1960s musicians 'better than ever'
Don't Throw Your Love Away sang the British pop band The Searchers in 1963. It became one of their many hit singles and people can relive their youth - or get a taste of what their parents were grooving to - when the band performs live in Blenheim on July 27.
Bass player Frank Allen joined the band a year after Don't Throw Your Love Away went to the top of the charts. Speaking from London last week, he said the New Zealand stage shows would celebrate the band's long, glorious history.
He was 20 when he joined The Searchers, a group formed seven years earlier by guitarist-vocalist John McNally. Allen remembered being "obsessed" with music and how he hoped to stay in the band for a long time, maybe five years.
Fifty years was a few more than expected, he said.
Asked about band changes over the years, he reckoned members were all playing better than they did when everyone was buying their singles. And members still loved what they were doing, he said.
"But music will never be as important to me as it was in the mid to late '50s, '60s.
"I was obsessed [then]."
Rock ‘n' roll had developed in his youth and, inspired by the likes of Elvis Presley and the Everleigh Brothers, he needed to play it. Nothing could have stopped me getting on stage."
The Beatles grabbled the world's attention to the Liverpool sound but by 1966 the fascination had started to fade. The Searchers continued touring, however, playing at English clubs and cabarets, regularly touring Europe and continuing to write new songs.
"We create new songs when we have a new album to record," Allen said, but added the band had a responsibility to play music people wanted to hear.
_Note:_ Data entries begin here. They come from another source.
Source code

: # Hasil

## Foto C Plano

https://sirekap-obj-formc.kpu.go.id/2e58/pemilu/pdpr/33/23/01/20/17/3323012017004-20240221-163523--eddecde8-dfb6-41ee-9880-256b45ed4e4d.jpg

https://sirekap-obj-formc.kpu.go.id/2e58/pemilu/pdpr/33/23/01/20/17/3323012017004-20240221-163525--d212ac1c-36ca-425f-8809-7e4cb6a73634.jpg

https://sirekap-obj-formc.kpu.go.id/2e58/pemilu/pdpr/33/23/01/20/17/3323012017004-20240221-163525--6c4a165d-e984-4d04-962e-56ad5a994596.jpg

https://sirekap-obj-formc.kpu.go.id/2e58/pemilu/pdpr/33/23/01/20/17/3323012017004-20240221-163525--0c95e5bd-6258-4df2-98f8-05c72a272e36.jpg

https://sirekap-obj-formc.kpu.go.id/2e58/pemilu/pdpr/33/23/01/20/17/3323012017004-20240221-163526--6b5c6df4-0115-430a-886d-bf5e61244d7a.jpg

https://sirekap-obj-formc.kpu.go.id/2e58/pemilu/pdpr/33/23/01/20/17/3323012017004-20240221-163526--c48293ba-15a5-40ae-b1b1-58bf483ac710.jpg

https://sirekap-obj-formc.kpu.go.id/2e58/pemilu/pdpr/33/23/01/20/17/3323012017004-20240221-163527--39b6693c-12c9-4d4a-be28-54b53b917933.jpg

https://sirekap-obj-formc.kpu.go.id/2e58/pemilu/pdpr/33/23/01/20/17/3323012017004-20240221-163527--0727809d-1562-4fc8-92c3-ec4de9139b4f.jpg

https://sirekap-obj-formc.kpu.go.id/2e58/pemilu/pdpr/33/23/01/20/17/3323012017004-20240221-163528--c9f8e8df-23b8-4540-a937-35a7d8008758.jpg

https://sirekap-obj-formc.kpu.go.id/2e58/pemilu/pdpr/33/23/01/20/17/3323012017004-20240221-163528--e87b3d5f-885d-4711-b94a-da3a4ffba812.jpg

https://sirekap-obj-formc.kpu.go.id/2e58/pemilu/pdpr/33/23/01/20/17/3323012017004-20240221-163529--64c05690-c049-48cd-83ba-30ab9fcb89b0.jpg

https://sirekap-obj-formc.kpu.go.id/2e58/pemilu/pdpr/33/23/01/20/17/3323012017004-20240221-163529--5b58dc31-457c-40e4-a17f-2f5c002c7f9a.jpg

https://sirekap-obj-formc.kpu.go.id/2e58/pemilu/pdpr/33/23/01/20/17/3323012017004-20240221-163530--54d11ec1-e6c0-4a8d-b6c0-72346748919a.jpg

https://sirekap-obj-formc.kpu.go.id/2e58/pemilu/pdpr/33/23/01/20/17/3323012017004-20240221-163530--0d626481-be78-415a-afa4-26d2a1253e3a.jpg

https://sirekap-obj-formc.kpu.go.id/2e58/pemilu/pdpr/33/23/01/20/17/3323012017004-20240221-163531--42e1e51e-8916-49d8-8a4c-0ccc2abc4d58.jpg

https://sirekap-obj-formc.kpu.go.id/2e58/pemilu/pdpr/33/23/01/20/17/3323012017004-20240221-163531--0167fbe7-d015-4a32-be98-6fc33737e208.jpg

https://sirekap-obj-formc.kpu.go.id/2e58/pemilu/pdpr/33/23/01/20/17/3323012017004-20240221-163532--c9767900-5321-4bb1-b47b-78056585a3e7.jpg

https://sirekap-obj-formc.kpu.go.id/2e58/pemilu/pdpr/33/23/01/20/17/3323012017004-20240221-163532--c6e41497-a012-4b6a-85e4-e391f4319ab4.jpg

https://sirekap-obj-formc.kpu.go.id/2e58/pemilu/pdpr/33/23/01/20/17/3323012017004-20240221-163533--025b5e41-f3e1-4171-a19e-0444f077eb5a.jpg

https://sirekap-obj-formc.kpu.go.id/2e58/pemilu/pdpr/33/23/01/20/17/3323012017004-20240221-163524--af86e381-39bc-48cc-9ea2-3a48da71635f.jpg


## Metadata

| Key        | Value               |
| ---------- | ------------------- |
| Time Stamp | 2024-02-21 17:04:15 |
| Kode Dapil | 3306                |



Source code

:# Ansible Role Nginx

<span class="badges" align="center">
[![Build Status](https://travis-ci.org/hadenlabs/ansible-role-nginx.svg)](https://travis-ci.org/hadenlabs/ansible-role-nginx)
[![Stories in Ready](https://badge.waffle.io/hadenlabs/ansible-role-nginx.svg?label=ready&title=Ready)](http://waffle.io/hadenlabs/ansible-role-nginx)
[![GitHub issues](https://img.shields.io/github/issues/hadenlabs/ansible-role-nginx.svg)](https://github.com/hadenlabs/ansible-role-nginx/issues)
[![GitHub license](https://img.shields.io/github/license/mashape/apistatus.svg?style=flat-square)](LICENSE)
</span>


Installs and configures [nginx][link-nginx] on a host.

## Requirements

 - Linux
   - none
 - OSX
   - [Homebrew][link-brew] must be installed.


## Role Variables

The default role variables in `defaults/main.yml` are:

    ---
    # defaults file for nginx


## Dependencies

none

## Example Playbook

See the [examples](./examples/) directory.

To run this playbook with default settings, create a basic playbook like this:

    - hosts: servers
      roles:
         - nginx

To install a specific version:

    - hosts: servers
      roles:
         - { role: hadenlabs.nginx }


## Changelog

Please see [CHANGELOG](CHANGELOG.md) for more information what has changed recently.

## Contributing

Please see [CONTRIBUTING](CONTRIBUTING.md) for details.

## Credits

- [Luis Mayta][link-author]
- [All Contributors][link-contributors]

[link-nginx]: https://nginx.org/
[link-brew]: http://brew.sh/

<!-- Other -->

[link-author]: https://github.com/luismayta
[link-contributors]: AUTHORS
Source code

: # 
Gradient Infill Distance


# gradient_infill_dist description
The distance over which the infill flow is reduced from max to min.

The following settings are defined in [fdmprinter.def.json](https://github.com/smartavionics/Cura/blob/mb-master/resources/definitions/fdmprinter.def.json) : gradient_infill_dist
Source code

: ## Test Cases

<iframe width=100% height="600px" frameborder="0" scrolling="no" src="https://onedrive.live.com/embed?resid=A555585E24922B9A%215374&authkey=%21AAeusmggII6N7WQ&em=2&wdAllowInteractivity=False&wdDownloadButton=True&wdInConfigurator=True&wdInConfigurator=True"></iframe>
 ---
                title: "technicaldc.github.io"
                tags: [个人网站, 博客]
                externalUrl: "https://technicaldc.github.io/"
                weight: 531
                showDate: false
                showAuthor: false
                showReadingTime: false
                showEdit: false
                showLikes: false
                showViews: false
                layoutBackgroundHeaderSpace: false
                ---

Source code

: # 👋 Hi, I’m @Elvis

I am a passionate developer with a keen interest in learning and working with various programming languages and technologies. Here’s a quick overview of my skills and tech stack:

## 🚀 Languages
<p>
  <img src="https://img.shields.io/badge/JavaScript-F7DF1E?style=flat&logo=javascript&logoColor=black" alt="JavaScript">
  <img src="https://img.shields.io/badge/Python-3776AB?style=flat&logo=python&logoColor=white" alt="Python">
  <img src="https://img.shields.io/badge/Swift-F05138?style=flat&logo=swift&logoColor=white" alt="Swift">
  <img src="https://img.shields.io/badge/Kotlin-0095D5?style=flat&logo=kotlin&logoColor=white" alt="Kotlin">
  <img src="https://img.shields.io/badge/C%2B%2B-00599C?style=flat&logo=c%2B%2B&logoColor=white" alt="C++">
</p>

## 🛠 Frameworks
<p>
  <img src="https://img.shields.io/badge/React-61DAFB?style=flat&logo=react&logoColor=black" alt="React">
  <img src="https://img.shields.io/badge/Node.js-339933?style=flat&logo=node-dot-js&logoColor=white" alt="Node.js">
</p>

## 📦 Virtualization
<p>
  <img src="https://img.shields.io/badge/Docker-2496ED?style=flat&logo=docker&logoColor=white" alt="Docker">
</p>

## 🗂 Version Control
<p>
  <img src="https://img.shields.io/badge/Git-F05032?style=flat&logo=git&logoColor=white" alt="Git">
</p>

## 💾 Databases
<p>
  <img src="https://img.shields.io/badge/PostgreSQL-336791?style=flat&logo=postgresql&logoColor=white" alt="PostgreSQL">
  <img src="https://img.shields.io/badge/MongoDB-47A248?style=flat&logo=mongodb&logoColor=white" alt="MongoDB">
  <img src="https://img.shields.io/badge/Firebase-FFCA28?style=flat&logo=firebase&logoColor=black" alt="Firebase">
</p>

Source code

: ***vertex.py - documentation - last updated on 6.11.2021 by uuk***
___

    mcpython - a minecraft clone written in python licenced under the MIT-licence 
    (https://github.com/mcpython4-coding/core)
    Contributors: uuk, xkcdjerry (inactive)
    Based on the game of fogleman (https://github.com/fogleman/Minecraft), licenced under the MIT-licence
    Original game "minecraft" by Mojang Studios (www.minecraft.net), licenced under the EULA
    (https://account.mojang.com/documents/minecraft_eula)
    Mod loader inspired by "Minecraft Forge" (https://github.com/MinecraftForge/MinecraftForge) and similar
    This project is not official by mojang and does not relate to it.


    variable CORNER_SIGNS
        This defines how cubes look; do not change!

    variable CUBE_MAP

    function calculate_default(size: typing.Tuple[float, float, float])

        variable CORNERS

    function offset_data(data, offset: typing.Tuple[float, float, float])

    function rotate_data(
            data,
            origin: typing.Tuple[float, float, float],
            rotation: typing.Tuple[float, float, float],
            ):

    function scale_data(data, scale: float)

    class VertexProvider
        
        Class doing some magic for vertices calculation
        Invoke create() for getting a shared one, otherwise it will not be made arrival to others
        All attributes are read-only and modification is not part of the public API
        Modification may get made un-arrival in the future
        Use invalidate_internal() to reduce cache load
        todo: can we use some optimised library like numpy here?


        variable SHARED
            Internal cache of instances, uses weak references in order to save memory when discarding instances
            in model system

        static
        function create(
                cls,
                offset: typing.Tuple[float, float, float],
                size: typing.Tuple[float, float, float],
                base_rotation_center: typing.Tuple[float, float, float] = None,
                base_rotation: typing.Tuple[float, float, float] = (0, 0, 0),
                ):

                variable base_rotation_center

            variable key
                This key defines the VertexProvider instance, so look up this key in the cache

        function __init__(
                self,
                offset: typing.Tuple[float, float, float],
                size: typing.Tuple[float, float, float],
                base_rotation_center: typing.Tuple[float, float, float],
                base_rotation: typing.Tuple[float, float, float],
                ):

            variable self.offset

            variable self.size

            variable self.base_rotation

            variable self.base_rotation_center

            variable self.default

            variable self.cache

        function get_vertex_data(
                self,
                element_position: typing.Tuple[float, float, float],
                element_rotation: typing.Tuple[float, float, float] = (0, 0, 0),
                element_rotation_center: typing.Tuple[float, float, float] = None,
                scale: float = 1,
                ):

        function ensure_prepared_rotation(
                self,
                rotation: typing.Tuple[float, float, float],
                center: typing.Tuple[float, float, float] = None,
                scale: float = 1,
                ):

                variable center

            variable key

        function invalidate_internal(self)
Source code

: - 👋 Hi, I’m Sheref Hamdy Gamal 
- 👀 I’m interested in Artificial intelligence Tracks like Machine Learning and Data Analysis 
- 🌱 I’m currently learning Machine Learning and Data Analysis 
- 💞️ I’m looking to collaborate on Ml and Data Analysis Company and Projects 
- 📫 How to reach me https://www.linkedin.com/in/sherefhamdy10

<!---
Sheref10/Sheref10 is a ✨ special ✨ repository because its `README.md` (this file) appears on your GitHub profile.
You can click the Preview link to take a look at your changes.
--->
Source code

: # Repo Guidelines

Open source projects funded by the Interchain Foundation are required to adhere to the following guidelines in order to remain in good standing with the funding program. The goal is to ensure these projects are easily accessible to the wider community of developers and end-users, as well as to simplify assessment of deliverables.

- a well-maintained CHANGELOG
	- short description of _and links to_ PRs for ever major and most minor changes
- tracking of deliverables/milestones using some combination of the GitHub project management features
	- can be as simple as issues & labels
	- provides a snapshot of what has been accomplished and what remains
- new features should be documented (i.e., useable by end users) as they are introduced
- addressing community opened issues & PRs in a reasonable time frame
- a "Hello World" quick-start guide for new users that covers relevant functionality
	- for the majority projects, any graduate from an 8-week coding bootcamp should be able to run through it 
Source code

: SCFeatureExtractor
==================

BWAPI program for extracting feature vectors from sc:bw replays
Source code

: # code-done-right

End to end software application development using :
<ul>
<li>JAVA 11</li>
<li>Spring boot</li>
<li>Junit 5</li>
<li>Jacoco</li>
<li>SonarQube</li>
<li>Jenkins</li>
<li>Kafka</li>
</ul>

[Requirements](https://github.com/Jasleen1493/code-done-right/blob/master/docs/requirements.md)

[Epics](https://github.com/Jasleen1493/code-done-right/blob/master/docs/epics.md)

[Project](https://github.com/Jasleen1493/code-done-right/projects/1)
"You have to know your place and be realistic about life. We are a nostalgic band. Virtually everyone becomes a nostalgia act in the end - you only have to look at the [Rolling] Stones."
"As much as people buy their new albums . . . the reason people come to the show is they want to hear (I Can't Get No) Satisfaction, and Get Off of My Cloud."
The Searchers came to New Zealand last year and toured with Gerry and The Pacemakers. Great audience turnouts prompted this year's return. Allen recalled touring with the band the year he joined in 1964. "New Zealand is a fantastic country and it's got more beautiful over the years."
The Searchers play at the Floor Pride Civic Theatre, Blenheim, at 7.30pm on Sunday, July 27. Tickets $69.90.